One reason NASCAR is still held in some contempt in professional sports was on display in the sanctioning body's weak-kneed punishments for varied cheating incidents during Speedweeks, notably in the only incident where a truly hard punishment came down, on Michael Waltrip for running an additive in his fuel. There was also Jeff Gordon failing postrace inspection after winning his 150 on Thursday.
Both, however, will race in the Daytona 500.

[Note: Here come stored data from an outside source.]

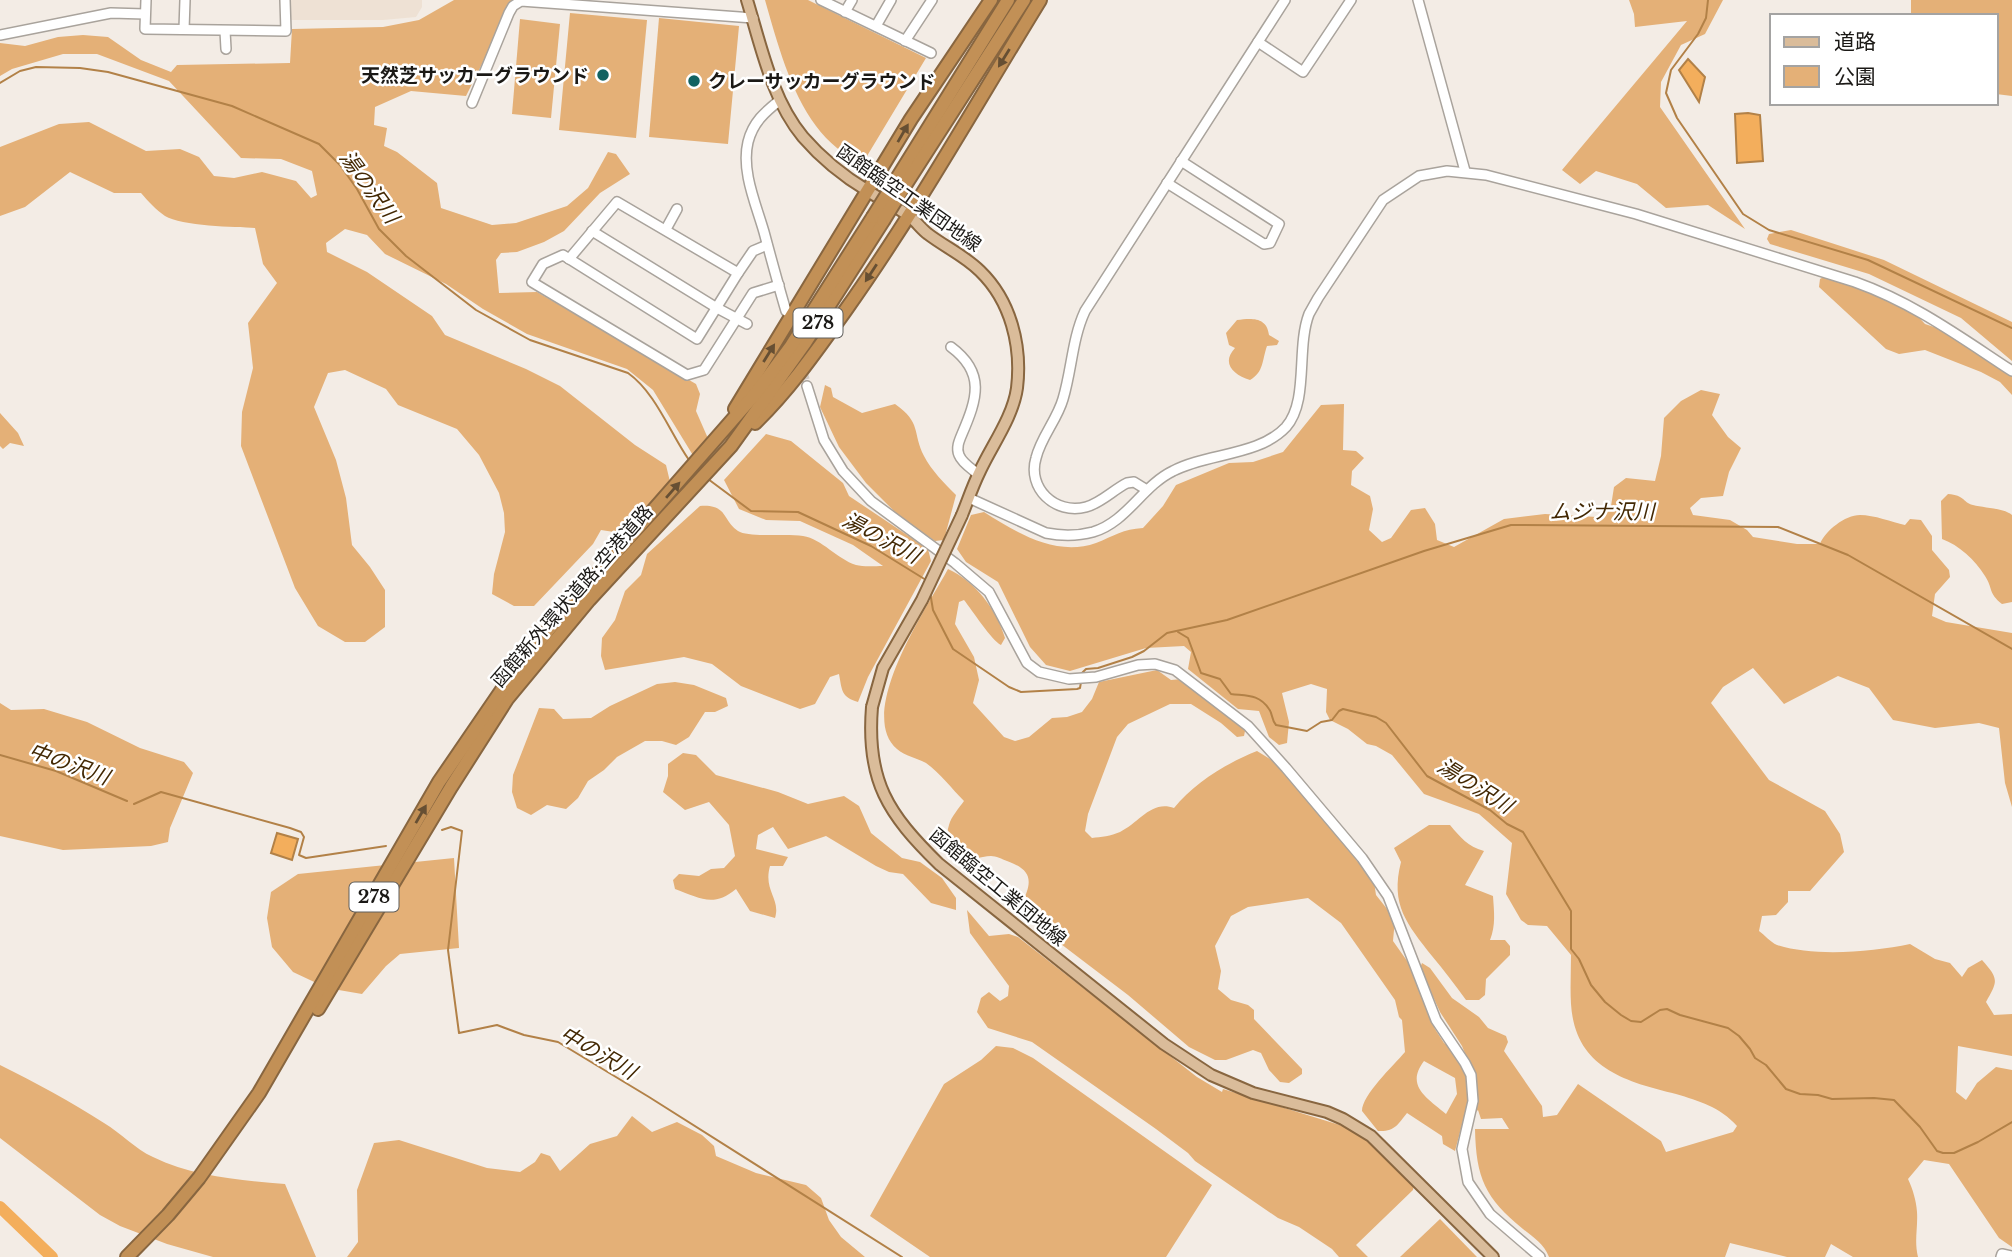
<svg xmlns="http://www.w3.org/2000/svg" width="2012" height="1257" font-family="'Libre Baskerville','Noto Sans JP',serif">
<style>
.built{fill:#eee1d4}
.green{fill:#e4b077;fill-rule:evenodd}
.water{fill:#f3ae5c;stroke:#b28147;stroke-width:2}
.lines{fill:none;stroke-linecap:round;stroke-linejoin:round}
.stream{stroke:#b28147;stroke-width:2}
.river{stroke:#f3ae5c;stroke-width:12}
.minor-tunnel{stroke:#d3ccc6;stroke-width:9;stroke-dasharray:9 4.5;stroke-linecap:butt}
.minor-casing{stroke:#a9a39c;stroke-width:12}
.major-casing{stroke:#886640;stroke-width:14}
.highway-casing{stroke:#886640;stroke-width:16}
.minor{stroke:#fff;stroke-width:9}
.major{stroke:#dabc9a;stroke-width:10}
.highway{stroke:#c29056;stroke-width:12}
.major-bridge-casing{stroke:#886640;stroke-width:14;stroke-linecap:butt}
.highway-bridge-casing{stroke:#886640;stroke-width:16;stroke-linecap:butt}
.major-bridge{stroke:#dabc9a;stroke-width:10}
.highway-bridge{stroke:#c29056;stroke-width:12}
.oneway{fill:#664f33}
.poi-dot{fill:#116262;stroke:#fff;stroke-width:2.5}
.labels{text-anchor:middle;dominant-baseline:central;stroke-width:5;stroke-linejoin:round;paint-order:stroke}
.shield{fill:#fff;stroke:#5f5e5c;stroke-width:2}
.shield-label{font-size:18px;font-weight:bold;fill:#1b1916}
.poi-label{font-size:19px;font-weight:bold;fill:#1b1916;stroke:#fff;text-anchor:end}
.street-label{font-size:19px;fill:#1b1916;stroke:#fff}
.water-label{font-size:21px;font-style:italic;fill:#432803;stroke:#fff}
</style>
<rect width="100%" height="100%" fill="#f3ece5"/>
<path class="built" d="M290,0H422V7L416,17L383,20H290Z"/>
<g class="green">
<path d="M454,0H514L466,96L411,91L375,107L374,125L387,128L384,146L397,152L437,183L441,208L492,225L516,223L567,206L588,188L608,152L616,154L630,174L600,193L564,231L544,242L517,252L501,253L496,260L499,293L537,292L696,384L700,394L696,411L710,443L694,457L653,390L627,369L527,334L483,309L446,284L385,254L367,235L345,229L326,243L327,252L367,272L432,316L445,335L526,369L560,386L635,445L666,465L671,486L627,534L601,530L593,544L534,606H514L492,594L494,574L505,532L504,513L499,493L479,455L457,429L398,405L386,389L345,370L328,373L314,407L336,460L346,498L352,545L370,567L385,590V627L365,642H345L318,626L295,588L241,446L242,412L253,368L248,323L277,283L263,264L255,228C236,227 181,226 165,216C156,210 148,201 141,193H114L70,172L25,207L0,216V147L59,124L89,122L146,151L180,149L199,157L214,176L234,178L262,172L296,181L311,198L317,195L312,171L281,159L241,158L169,81L97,54H63L12,69L0,76V43L25,46L58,37L83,35L108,37L141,60L171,72L177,65L290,63L292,29L383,27L419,20Z"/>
<path d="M765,0H808L926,58L861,166C845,154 828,143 816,126C790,91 777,42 765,0Z"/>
<path d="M1629,0H1723L1705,34L1681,45L1661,82L1660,107L1745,229L1708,205L1666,208L1637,184L1596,171L1580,184L1562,170L1687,21L1635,27L1634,14Z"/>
<path d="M1911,0H2012V96L1996,94V16H1911Z"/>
<path d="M570,13L647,20L636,138L559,130Z"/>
<path d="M659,18L739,26L728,144L649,137Z"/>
<path d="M520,19L560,24L551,118L512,114Z"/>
<path d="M1791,230L1884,260L2012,322V361L1961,318L1869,274L1770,244L1767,239L1769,234Z"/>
<path d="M1827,275L1866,289L1913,311L1925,324L1946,331L2012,376V395L2000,382L1981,372L1925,350L1899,354L1886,349L1819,287L1820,279Z"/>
<path d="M1237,320C1252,318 1267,317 1269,335L1279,341L1277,345L1267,346C1262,360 1264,372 1250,380C1233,375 1221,363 1235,348L1229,345L1226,333Z"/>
<path d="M825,385L831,388L833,397L862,413L895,404C922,423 912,432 924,456C931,470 945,484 956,495L944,540L935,541L900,517L866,483L839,447L820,407Z"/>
<path d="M1701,390L1720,394L1712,415L1728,437L1741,448L1729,472L1723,496L1701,498L1690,508L1693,515L1730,520L1747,530L1753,537L1797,544H1820C1825,531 1845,515 1860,515C1874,515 1892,522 1905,525L1910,519L1921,520L1932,536V550L1949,570L1950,577L1935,594L1932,616L1946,622L2012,633V807L2005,783L1999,728L1979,723L1935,728L1893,720L1869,688L1838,676L1784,704L1753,668L1723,687L1711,703L1769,780L1825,811L1840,834L1844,852L1810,891H1788V902L1776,915L1762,916L1759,931C1765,935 1770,942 1777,945C1814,957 1872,952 1910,944L1935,959L1950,963L1962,977L1968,968L1982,960C1999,979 1998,981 1986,1002L1994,1015L2012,1014V1056L1958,1046L1956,1092L1966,1100L1977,1083L1996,1067L2012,1070V1247L1999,1238L1949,1164L1924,1160L1908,1179C1913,1190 1916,1200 1917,1212C1918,1228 1914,1241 1918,1257H1853L1831,1244L1825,1257H1787L1730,1243L1725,1257H1549C1544,1244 1534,1238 1523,1229C1485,1198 1476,1178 1475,1129H1509L1502,1118L1481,1119L1478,1110L1462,1125L1455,1151L1443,1144L1442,1136L1407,1113C1398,1124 1395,1132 1378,1131L1362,1111C1362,1095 1393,1066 1405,1052L1402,1020L1399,1017L1395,1000L1341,923L1308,898L1248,907L1231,916L1215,946L1221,971L1218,989L1231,1000L1248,1005L1254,1010V1019L1302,1069V1074L1289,1083L1280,1082L1269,1070L1261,1053L1253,1050L1226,1060H1215L1189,1047L1128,995L1032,922L1022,903C1033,881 1032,870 1007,861C1002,859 996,856 991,856C986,856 980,858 975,858C957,858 943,842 949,825C951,817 959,808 964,801C952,789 940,773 926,763C917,758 905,756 897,749C855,713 928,606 948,569C975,581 997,610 1005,638L1001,645C992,641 972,610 964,600L959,602L955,624L974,657L979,680L973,703L1004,737L1015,741L1029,737L1052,718L1067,717L1082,712L1092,699L1099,682L1157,670L1171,680L1182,679L1229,715L1245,731L1244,736L1237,737L1221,723L1191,704H1170L1128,724L1117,737L1088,814L1085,831L1092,838C1101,837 1111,836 1120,832C1139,823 1151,800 1174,808C1194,783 1227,763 1257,751L1275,762L1302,792L1374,882L1376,895L1395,919L1393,941L1410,965L1435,1029L1444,1043L1466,1056L1462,1046L1440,1012L1420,968L1422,963L1430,968L1452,998L1479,1017L1488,1028L1506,1036L1508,1042L1504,1051L1542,1106L1543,1117L1557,1115L1578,1084L1661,1141L1666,1152L1733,1132L1737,1126C1720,1107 1699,1101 1676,1094C1623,1081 1575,1067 1571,1004C1570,988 1571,971 1571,955L1547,926L1528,925L1521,920L1506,894L1512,843L1479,814L1424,794L1392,755L1376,746L1367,744L1348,729L1330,720L1326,712L1327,689L1311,684L1282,693L1289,722L1287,743L1279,745L1269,737L1259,711L1238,709L1188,669L1191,652L1184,646L1146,648L1070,671L1046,665L1030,647L998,582L966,562L957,549L971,515L984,512C1017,533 1056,557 1096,543C1114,536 1123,529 1143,528L1163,506L1176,485L1229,463L1253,462L1283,452L1321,405L1344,404L1343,450L1356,451L1364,458L1352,471L1351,485L1370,496L1373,509L1369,530L1382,542L1391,538L1411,510L1425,508L1435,524L1437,540L1454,547L1504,519L1545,514L1597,517L1611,506L1614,487L1626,478L1655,481L1661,456L1664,418L1681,401ZM1424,1061L1455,1078L1457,1094L1446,1114C1427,1098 1405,1086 1424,1061Z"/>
<path d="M0,413L18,433L24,446L10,443L3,449L0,446Z"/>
<path d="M766,434L791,441L843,483L849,496L928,549L931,561L868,677L858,702C841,697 842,690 839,674L830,677L815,704L800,709L741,686L712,664L684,657L605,670L601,656L602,638L615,620L625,591L641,575L647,554L700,506C728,504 722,520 738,531C749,538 787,533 803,536C822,539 837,559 856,565C863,567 875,566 883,566L853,545L800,521L766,520L739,509L724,480Z"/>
<path d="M1948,494C1965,495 1962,502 1973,505C1984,508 2004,508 2012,515V602L2002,604C1988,593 1993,588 1985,576C1975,560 1959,545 1942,539L1941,501Z"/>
<path d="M675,682L694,685L726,698L728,706L715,712H705L689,737L676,745L662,741H645L617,757L604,770L588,781L578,798L566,809L547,805L531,815L517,808L512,792L513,775L539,708L554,709L563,719L591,718L610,706L657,684Z"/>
<path d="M0,703L11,710L44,709L87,722L140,748L184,762L193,773L170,828L168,842L151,846L63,850L0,836Z"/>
<path d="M683,753L696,755L716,775L778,792L808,804L844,796L859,806L871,833L902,858L920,862L942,878L956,898V910L931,903L903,874L889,872L876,866L826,836L788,849L773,827L758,835L756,849L788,857L783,866H770C763,891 781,898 775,918L750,911L736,889C713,908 700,898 675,889L673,880L679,874L699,876L711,869L724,868L735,856L729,825L709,802L685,810L663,792L668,776V764Z"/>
<path d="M1429,825H1450C1461,838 1467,846 1484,851L1465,885L1493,896C1494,912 1496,925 1490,940H1505L1510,946V955L1486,979L1485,995L1479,1000H1466C1455,985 1444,970 1432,956C1407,924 1390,905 1401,862L1394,848Z"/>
<path d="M454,858L459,948L400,954L386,966L362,994L327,988L293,972L272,947L267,918L271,892L298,874Z"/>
<path d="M967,910L989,936L1009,934L1018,937L1197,1077L1222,1092L1223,1089L1343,1126L1367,1141L1414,1185L1413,1190L1356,1245L1368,1257H1339L1332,1249L1299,1227L1278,1218L1195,1161L1188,1153L1156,1129L1032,1042L988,1028L977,1012L981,998L989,992L1000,1001L1008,996L1009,986L970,933Z"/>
<path d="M996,1046L1013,1048L1033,1058L1212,1185L1166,1257H930L870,1216L944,1084L981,1060Z"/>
<path d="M0,1065C36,1083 70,1101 104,1123C121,1133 135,1149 153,1157C194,1177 240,1180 285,1184L316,1257H213L167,1244L120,1226L100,1215L0,1138Z"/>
<path d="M632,1116L652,1132L677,1122L702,1135L714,1146L716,1156L756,1173L806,1185L821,1198L829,1220L841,1237L865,1257H347L358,1242L357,1190L374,1143L399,1140L487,1168L520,1172L535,1162L541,1153L550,1156L560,1171L590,1144L617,1136Z"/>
<path d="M1440,1219L1477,1257H1400Z"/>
</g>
<g class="water">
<path d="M1688,59L1705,77L1699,102L1679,70Z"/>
<path d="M1748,113L1760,115L1763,161L1737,163L1735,114Z"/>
<path d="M277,833L298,839L292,860L271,853Z"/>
</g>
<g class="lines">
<g class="stream">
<path d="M1708,0L1706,18L1698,34L1671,70L1666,93L1677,118L1743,214L1769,230L1868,260L2012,328"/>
<path d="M0,83L20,71L36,67L80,68L108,72L232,106L319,144L340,165L357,189L379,229L406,256L476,310L530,340L628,373C656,393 670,433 689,460"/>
<path d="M708,479L751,511L798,512L871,546L926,580"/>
<path d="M930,592L933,610L953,649L1009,687L1021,692L1077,689L1080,688L1081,682"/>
<path d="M1178,632L1188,638L1201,673L1220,679L1231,694C1247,696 1259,694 1269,709C1273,714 1271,719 1276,725L1307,731L1321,722L1332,720L1339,711L1343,709L1376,717L1386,723L1427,776L1490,810L1507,824L1523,832L1571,911V949L1579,959L1591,985L1605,1002L1621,1015L1631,1021L1641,1022L1660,1010L1667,1009L1680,1015L1728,1028L1739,1036L1750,1049L1755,1058L1766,1065L1786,1089L1800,1094L1818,1095L1832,1099L1874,1098L1894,1100L1920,1127L1937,1151L1943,1153H1954L1978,1142L2012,1122"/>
<path d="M1082,673L1086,669L1098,668L1132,657L1144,651L1167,633L1227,620L1424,551L1511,525L1778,527L1848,555L2012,649"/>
<path d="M0,755L56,771L127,801"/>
<path d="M134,804L161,792L290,828L301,832L304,837L299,855L306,858L386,846"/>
<path d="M442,830L451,827L462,831L448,950L459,1033L497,1025L524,1035L558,1042L649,1097L902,1257"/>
</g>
<path class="river" d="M0,1207L52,1257"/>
<path class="minor-tunnel" d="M788,319L807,386"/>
<defs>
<g id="minor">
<path d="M146,0L145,29L286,31L285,0"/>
<path d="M821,0L931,53"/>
<path d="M1418,0L1465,171"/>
<path d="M845,12L852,0"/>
<path d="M876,26L891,0"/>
<path d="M184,29L185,0"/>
<path d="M225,31L226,49"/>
<path d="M0,35L111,13L145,14"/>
<path d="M905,41L932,0"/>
<path d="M1258,42L1303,72L1351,0"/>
<path d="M780,100C765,112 753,122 748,142C741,171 756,204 764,232C771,258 778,284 786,311"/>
<path d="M472,103L509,13L513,6L521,1L753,18"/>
<path d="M1167,183L1264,244L1270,243L1279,224L1181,161"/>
<path d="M666,229L677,209"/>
<path d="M592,231L717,308L747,324"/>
<path d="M569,259L617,202L738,273L753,251L767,245"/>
<path d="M738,273L697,339L563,255L543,264L532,282L687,375L704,370L753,293L779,285"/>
<path d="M951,347C986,373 977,399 962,434C959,441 956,448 959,455C962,463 972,469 978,474"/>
<path d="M807,386L824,440L843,471L871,501L955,563L989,592L1027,663L1039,672L1069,679L1096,677L1138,665L1155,664L1175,670L1248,726L1286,768L1362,858L1388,896L1436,1020L1465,1063L1471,1075L1473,1101L1462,1149L1468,1182L1490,1214L1540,1257"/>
<path d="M1147,490L1134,482L1127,483C1113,490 1101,503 1086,507C1055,515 1027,488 1036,458C1041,437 1057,420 1063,399C1072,369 1072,339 1085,311L1285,0"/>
<path d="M969,498L1046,533C1061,536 1078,536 1093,532C1127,522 1142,486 1173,471C1207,453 1259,456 1286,427C1309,401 1296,348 1309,314L1318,298L1383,200L1419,176L1447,171L1486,175L1636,214L1855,282C1914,303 1960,337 2012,371"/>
<path d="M2001,1257L2002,1254L2012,1256"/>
</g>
<g id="major">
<path d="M747,0C761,46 772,100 803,137C822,159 843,176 868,191C881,200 896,206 909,216C916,221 921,229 928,234C945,247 965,256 980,271C1011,301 1022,346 1017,388C1013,417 992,445 980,471C973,485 968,500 962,515"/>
<path d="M872,707C866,781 888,814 939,864L1164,1044L1211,1075L1253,1093L1327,1112L1343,1119L1371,1136L1493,1257"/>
</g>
<g id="highway">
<path d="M893,185L1008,0"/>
<path d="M902,190L1024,0"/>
<path d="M735,409L911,119L991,0"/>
<path d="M755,423C790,389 817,350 845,311C916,211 976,104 1040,0"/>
<path d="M318,1009L451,787L507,699L589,600L731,446L805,343L883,221"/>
<path d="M127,1257L168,1215L199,1178L259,1093L439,782L504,687L550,628L756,393L791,346L873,217"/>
</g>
</defs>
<use href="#minor" class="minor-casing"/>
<use href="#major" class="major-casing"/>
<use href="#highway" class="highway-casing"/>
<use href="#minor" class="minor"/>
<use href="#major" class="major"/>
<use href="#highway" class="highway"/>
<defs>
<path id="major-bridge" d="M872,707L883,668L922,600L962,515"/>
<g id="highway-bridge">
<path d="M873,217L893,185"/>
<path d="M883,221L902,190"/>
</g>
</defs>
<use href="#major-bridge" class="major-bridge-casing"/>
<use href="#highway-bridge" class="highway-bridge-casing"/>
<use href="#major-bridge" class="major-bridge"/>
<use href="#highway-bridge" class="highway-bridge"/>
</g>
<defs><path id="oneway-solid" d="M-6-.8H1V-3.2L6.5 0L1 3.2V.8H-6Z" transform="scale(1.75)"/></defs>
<g class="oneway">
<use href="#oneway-solid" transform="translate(1004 58) rotate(122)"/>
<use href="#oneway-solid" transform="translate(903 133) rotate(-60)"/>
<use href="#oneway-solid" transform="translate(871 273) rotate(123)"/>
<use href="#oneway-solid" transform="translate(769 353) rotate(-58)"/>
<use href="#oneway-solid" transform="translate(673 490) rotate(-49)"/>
<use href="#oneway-solid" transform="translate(421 814) rotate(-60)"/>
</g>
<g class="poi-dot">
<circle cx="603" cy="75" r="7"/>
<circle cx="694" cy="81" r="7"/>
</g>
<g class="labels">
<g class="shield">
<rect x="793.5" y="308.5" width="49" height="29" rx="5"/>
<rect x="349.5" y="882.5" width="49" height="29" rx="5"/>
</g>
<g class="shield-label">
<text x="818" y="323">278</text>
<text x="374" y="897">278</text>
</g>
<g class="poi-label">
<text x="589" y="75">天然芝サッカーグラウンド</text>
<text x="708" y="81" text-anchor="start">クレーサッカーグラウンド</text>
</g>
<g class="street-label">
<text transform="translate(909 198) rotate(35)">函館臨空工業団地線</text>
<text transform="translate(572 596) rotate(-49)">函館新外環状道路;空港道路</text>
<text transform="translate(998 887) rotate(40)">函館臨空工業団地線</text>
</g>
<g class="water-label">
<text transform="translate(369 187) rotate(54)">湯の沢川</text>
<text x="1602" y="512">ムジナ沢川</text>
<text transform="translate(881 538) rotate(28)">湯の沢川</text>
<text transform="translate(69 764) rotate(20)">中の沢川</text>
<text transform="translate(1475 786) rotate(32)">湯の沢川</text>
<text transform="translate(598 1053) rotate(30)">中の沢川</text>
</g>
</g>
<rect x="1770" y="14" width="228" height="91" fill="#ffffff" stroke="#a4a3a2" stroke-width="2"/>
<rect x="1784" y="37" width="35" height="10" fill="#dabc9a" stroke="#a4a3a2" stroke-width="2"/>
<text x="1834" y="49" font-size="21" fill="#1b1916">道路</text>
<rect x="1784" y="66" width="35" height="21" fill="#e4b077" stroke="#a4a3a2" stroke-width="2"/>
<text x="1834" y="84" font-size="21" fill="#1b1916">公園</text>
</svg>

NASCAR has long said it will weed out and punish cheating, but whenever it gets the chance to make good on such boasts, it falters. The blunt truth is that disqualification is the only way to handle cheating, but NASCAR lacks the courage to go the right route, and has lacked that courage for decades; when Dave Marcis, A.J. Foyt, and Darrell Waltrip had qualifying times disallowed in 1976, it came after NASCAR consulted their legal advisor, who advised to avoid use of the term disqualification. The sport, however, has long needed to outgrow this approach to cheating.
There is also the insulting soap-opera performance in Waltrip's "contrition" regarding the incident. Making it worse is that several drivers stepped up to side with Waltrip and defend him by using the "wrong place at the wrong time" argument. One can debate whether Michael Waltrip knew of the use of this additive - apparantly propylene oxide, a substance commonly used in short track racing, giving extra power for shortish periods and which disappears into thin air after use; one crew chief stated that traces of the stuff would have disappeared from Waltrip's manifold within two hours of being added, and thus would not be found by NASCAR at its R&D shop in North Carolina - beforehand, but we need to stop pretending that such incidents are "accidental." Waltrip got caught, period. I'm not buying that Gordon's postrace infraction was accidental, either, because rigging a car to drop low as happened to Gordon isn't uncommon. There's also the suspicious inconsistency with regard to NASCAR penalties.
Cheating is always deliberate in NASCAR. There is no such thing as accidentally pregnant, so there is no such thing as accidental cheating, and the sport needs to disqualify cheaters as the first and only option.